[Start of Attachment]

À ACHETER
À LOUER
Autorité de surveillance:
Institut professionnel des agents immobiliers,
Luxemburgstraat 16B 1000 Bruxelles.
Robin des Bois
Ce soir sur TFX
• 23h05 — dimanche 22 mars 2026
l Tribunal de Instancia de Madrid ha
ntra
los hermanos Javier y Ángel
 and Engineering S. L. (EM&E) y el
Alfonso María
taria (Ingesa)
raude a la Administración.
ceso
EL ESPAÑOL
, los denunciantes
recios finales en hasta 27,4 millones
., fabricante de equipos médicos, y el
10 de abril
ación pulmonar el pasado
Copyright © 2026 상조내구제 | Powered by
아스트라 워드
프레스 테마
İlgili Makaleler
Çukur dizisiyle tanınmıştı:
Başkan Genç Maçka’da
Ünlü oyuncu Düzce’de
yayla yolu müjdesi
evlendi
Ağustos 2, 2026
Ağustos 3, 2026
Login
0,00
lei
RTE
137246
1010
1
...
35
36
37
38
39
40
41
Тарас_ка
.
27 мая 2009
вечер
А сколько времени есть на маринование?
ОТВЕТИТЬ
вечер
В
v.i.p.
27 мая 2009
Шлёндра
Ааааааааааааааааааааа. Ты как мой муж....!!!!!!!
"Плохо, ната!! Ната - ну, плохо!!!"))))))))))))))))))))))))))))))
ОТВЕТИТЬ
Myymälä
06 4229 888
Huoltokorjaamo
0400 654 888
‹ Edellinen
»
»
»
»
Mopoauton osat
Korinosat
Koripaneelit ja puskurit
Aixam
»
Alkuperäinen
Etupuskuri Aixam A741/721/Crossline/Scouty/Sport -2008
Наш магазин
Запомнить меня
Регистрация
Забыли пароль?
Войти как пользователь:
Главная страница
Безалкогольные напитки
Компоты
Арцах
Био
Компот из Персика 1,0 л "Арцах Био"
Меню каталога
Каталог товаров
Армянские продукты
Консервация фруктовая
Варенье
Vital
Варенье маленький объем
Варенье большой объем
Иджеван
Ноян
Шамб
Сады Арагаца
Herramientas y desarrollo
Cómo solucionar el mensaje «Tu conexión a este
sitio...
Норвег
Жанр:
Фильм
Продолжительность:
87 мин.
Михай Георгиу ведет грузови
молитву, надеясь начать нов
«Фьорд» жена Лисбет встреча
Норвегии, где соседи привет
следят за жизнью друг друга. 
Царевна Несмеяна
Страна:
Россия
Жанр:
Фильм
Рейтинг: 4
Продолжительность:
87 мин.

[End of Attachment]

> _ACTIVITY_: Convert every line of the data above into a JSON list of strings, one string per line, leaving out blank lines.

> _OUTPUT FOR THIS EXERCISE_:
[
  "À ACHETER",
  "À LOUER",
  "Autorité de surveillance:",
  "Institut professionnel des agents immobiliers,",
  "Luxemburgstraat 16B 1000 Bruxelles.",
  "Robin des Bois",
  "Ce soir sur TFX",
  "• 23h05 — dimanche 22 mars 2026",
  "l Tribunal de Instancia de Madrid ha",
  "ntra",
  "los hermanos Javier y Ángel",
  " and Engineering S. L. (EM&E) y el",
  "Alfonso María",
  "taria (Ingesa)",
  "raude a la Administración.",
  "ceso",
  "EL ESPAÑOL",
  ", los denunciantes",
  "recios finales en hasta 27,4 millones",
  "., fabricante de equipos médicos, y el",
  "10 de abril",
  "ación pulmonar el pasado",
  "Copyright © 2026 상조내구제 | Powered by",
  "아스트라 워드",
  "프레스 테마",
  "İlgili Makaleler",
  "Çukur dizisiyle tanınmıştı:",
  "Başkan Genç Maçka’da",
  "Ünlü oyuncu Düzce’de",
  "yayla yolu müjdesi",
  "evlendi",
  "Ağustos 2, 2026",
  "Ağustos 3, 2026",
  "Login",
  "0,00",
  "lei",
  "RTE",
  "137246",
  "1010",
  "1",
  "...",
  "35",
  "36",
  "37",
  "38",
  "39",
  "40",
  "41",
  "Тарас_ка",
  ".",
  "27 мая 2009",
  "вечер",
  "А сколько времени есть на маринование?",
  "ОТВЕТИТЬ",
  "вечер",
  "В",
  "v.i.p.",
  "27 мая 2009",
  "Шлёндра",
  "Ааааааааааааааааааааа. Ты как мой муж....!!!!!!!",
  "\"Плохо, ната!! Ната - ну, плохо!!!\"))))))))))))))))))))))))))))))",
  "ОТВЕТИТЬ",
  "Myymälä",
  "06 4229 888",
  "Huoltokorjaamo",
  "0400 654 888",
  "‹ Edellinen",
  "»",
  "»",
  "»",
  "»",
  "Mopoauton osat",
  "Korinosat",
  "Koripaneelit ja puskurit",
  "Aixam",
  "»",
  "Alkuperäinen",
  "Etupuskuri Aixam A741/721/Crossline/Scouty/Sport -2008",
  "Наш магазин",
  "Запомнить меня",
  "Регистрация",
  "Забыли пароль?",
  "Войти как пользователь:",
  "Главная страница",
  "Безалкогольные напитки",
  "Компоты",
  "Арцах",
  "Био",
  "Компот из Персика 1,0 л \"Арцах Био\"",
  "Меню каталога",
  "Каталог товаров",
  "Армянские продукты",
  "Консервация фруктовая",
  "Варенье",
  "Vital",
  "Варенье маленький объем",
  "Варенье большой объем",
  "Иджеван",
  "Ноян",
  "Шамб",
  "Сады Арагаца",
  "Herramientas y desarrollo",
  "Cómo solucionar el mensaje «Tu conexión a este",
  "sitio...",
  "Норвег",
  "Жанр:",
  "Фильм",
  "Продолжительность:",
  "87 мин.",
  "Михай Георгиу ведет грузови",
  "молитву, надеясь начать нов",
  "«Фьорд» жена Лисбет встреча",
  "Норвегии, где соседи привет",
  "следят за жизнью друг друга. ",
  "Царевна Несмеяна",
  "Страна:",
  "Россия",
  "Жанр:",
  "Фильм",
  "Рейтинг: 4",
  "Продолжительность:",
  "87 мин."
]